Dechu Muddaiah1, Srinivas V.2

PRESENTATION OF CASE A 65 years old female patient presented with odynophagia, fever, since 5 days and absolute dysphagia since 2 days. She had bronchial asthma and type 2 diabetes mellitus on oral hypoglycaemic agents since 15 years. On examination, there was a significant bulge in the posterior pharyngeal wall in midline extending to the left side, pushing the tonsil medially; supraglottis was oedematous obscuring the vocal cords. The patient appeared toxic and there was no external neck swelling. Haematological investigations showed raised total counts, HbA1c was 12.2 and there was presence of ketone bodies in urine. CECT scan of neck showed an irregular peripherally enhancing abscess in retropharyngeal space 3.1 cm x 3.1cm x 6.2cm dimension and extending more in the left paramedian from C1 to C4 levels. There was a mass effect and median bulge indenting the oropharyngeal air column. The abscess cavity was extending inferiorly to the supraglottic level, anteriorly to left posterior tonsillar pillar, laterally up to the level of styloid process, posteriorly up to pre-vertebral muscles. There was no evidence of rupture. Cervical spine and vertebral arteries were normal and there was no evidence of osteomyelitis. As the patient was in diabetic ketoacidosis and early sepsis, she was started on Injection piperacillin tazobactam and insulin infusion.

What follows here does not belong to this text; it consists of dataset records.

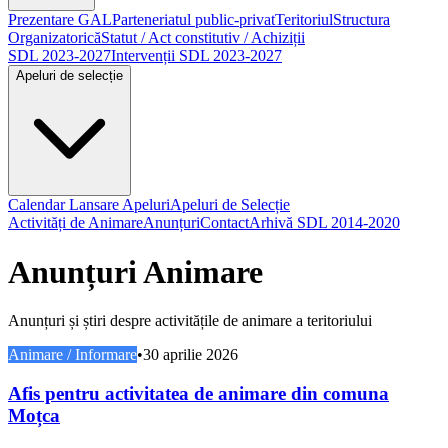
Prezentare GAL
Parteneriatul public-privat
Teritoriul
Structura
Organizatorică
Statut / Act constitutiv / Achiziții
SDL 2023-2027
Intervenții SDL 2023-2027
Apeluri de selecție
Calendar Lansare Apeluri
Apeluri de Selecție
Activități de Animare
Anunțuri
Contact
Arhivă SDL 2014-2020
Anunțuri Animare
Anunțuri și știri despre activitățile de animare a teritoriului
Animare / Informare
•
30 aprilie 2026
Afis pentru activitatea de animare din comuna
Moțca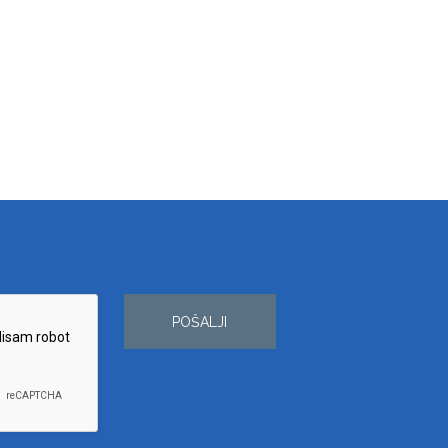
POŠALJI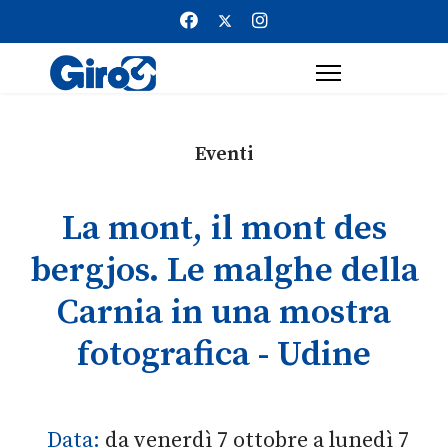
Eventi
La mont, il mont des
bergjos. Le malghe della
Carnia in una mostra
fotografica - Udine
Data:
da venerdì 7 ottobre a lunedì 7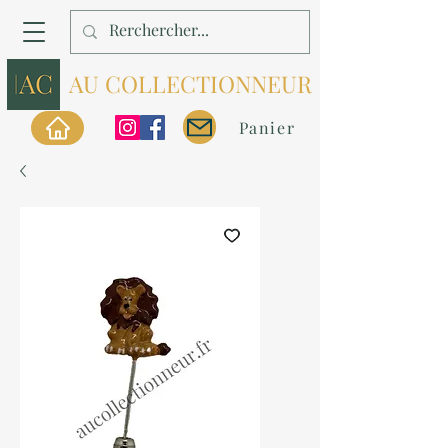
AU COLLECTIONNEUR
Panier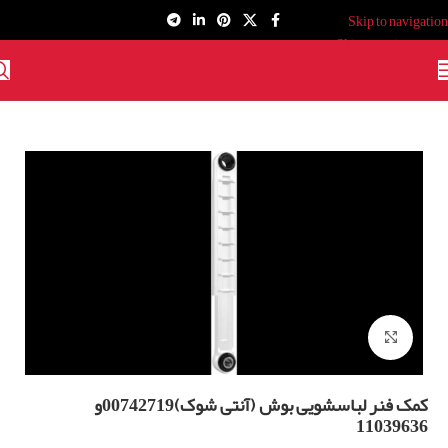
Skip to navigation
Skip to main content
برای بزرگنمایی کلیک کنید
کمک فنر لباسشویی بوش (آنتی شوک)00742719و
11039636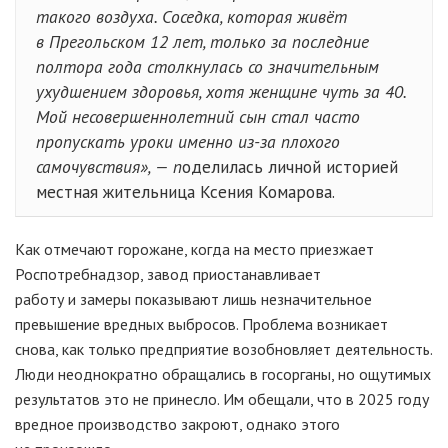
такого воздуха. Соседка, которая живёт
в Прегольском 12 лет, только за последние
полтора года столкнулась со значительным
ухудшением здоровья, хотя женщине чуть за 40.
Мой несовершеннолетний сын стал часто
пропускать уроки именно из-за плохого
самочувствия», — п
оделилась личной историей
местная жительница Ксения Комарова.
Как отмечают горожане, когда на место приезжает
Роспотребнадзор, завод приостанавливает
работу и замеры показывают лишь незначительное
превышение вредных выбросов. Проблема возникает
снова, как только предприятие возобновляет деятельность.
Люди неоднократно обращались в госорганы, но ощутимых
результатов это не принесло. Им обещали, что в 2025 году
вредное производство закроют, однако этого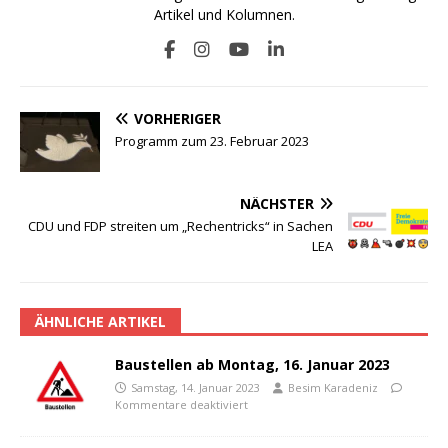
Artikel und Kolumnen.
VORHERIGER
Programm zum 23. Februar 2023
NÄCHSTER
CDU und FDP streiten um „Rechentricks“ in Sachen
LEA
ÄHNLICHE ARTIKEL
Baustellen ab Montag, 16. Januar 2023
Samstag, 14. Januar 2023
Besim Karadeniz
Kommentare deaktiviert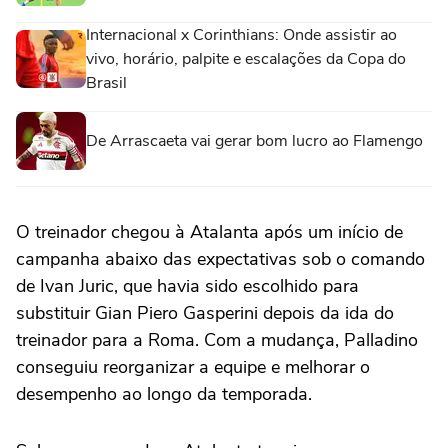
Internacional x Corinthians: Onde assistir ao
vivo, horário, palpite e escalações da Copa do
Brasil
De Arrascaeta vai gerar bom lucro ao Flamengo
O treinador chegou à Atalanta após um início de
campanha abaixo das expectativas sob o comando
de Ivan Juric, que havia sido escolhido para
substituir Gian Piero Gasperini depois da ida do
treinador para a Roma. Com a mudança, Palladino
conseguiu reorganizar a equipe e melhorar o
desempenho ao longo da temporada.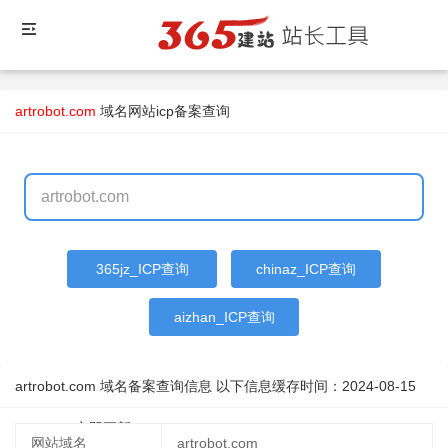
artrobot.com
域名
网站icp备案查询
365jz_ICP查询
chinaz_ICP查询
aizhan_ICP查询
artrobot.com 域名备案查询信息 以下信息缓存时间：
2024-08-15
14:15:22
立即更新
网站域名
artrobot.com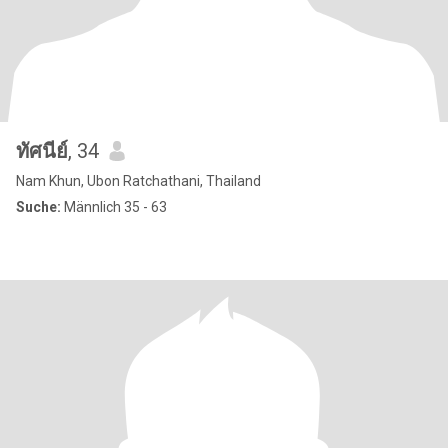
ทัศนีย์
, 34
Nam Khun, Ubon Ratchathani, Thailand
Suche:
Männlich 35 - 63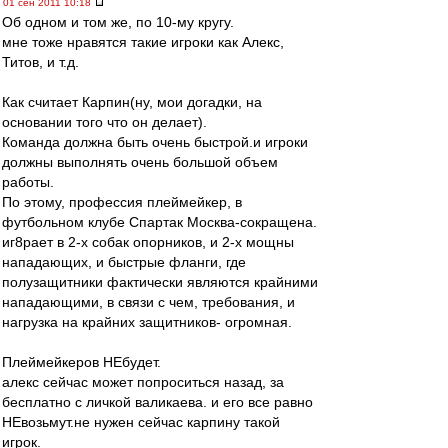
01 сен 2011 10:18
Об одном и том же, по 10-му кругу.
мне тоже нравятся такие игроки как Алекс,
Титов, и т.д.
Как считает Карпин(ну, мои догадки, на
основании того что он делает).
Команда должна быть очень быстрой.и игроки
должны выполнять очень большой объем
работы.
По этому, профессия плеймейкер, в
футбольном клубе Спартак Москва-сокращена.
иг8рает в 2-х собак опорников, и 2-х мощны
нападающих, и быстрые фланги, где
полузащитники фактически являются крайними
нападающими, в связи с чем, требования, и
нагрузка на крайних защитников- огромная.
Плеймейкеров НЕбудет.
алекс сейчас может попроситься назад, за
бесплатно с личкой валикаева. и его все равно
НЕвозьмут.не нужен сейчас карпину такой
игрок.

Once the patient was medically stable, the abscess was drained by transoral incision and drainage of the abscess, approximately 40ml of the pus was drained, and the abscess cavity was washed with betadine and hydrogen peroxide. The patient needed ventilator support and she was extubated after 24 hours. Post incision and drainage patient received iv antibiotics injection piperacillin +tazobactam 4.5gm, Inj. Metronidazole 100ml 8th hourly, Inj Gentamycin 80mg 8th hourly and Inj. Dexamethasone 8mg 12th hourly for 7 days. For glucose control on post op day 2, she received IV Insulin and was shifted to Inj.Insugen R 10 units TID subcutaneously.